Dataset items:
#####

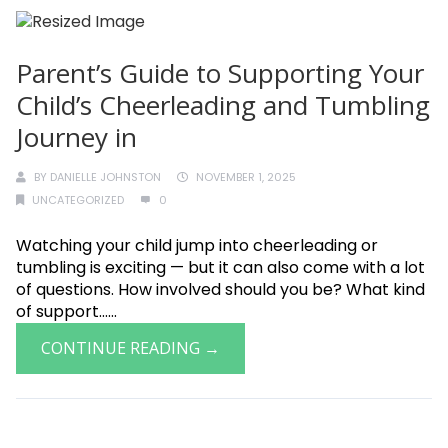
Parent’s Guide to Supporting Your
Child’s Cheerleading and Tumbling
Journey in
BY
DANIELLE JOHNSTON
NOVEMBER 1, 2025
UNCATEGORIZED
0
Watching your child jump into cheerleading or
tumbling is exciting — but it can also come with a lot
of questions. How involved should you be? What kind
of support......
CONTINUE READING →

#####

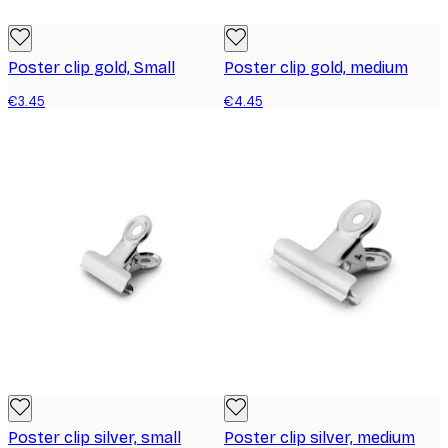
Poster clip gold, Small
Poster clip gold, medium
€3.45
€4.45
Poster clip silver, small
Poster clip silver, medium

#####

ASSIGNMENT
Copy the data lines from the one containing "Poster clip gold, Small" through the one containing "Poster clip silver, medium", character for character.

ANSWER SPACE
Poster clip gold, Small
Poster clip gold, medium
€3.45
€4.45
Poster clip silver, small
Poster clip silver, medium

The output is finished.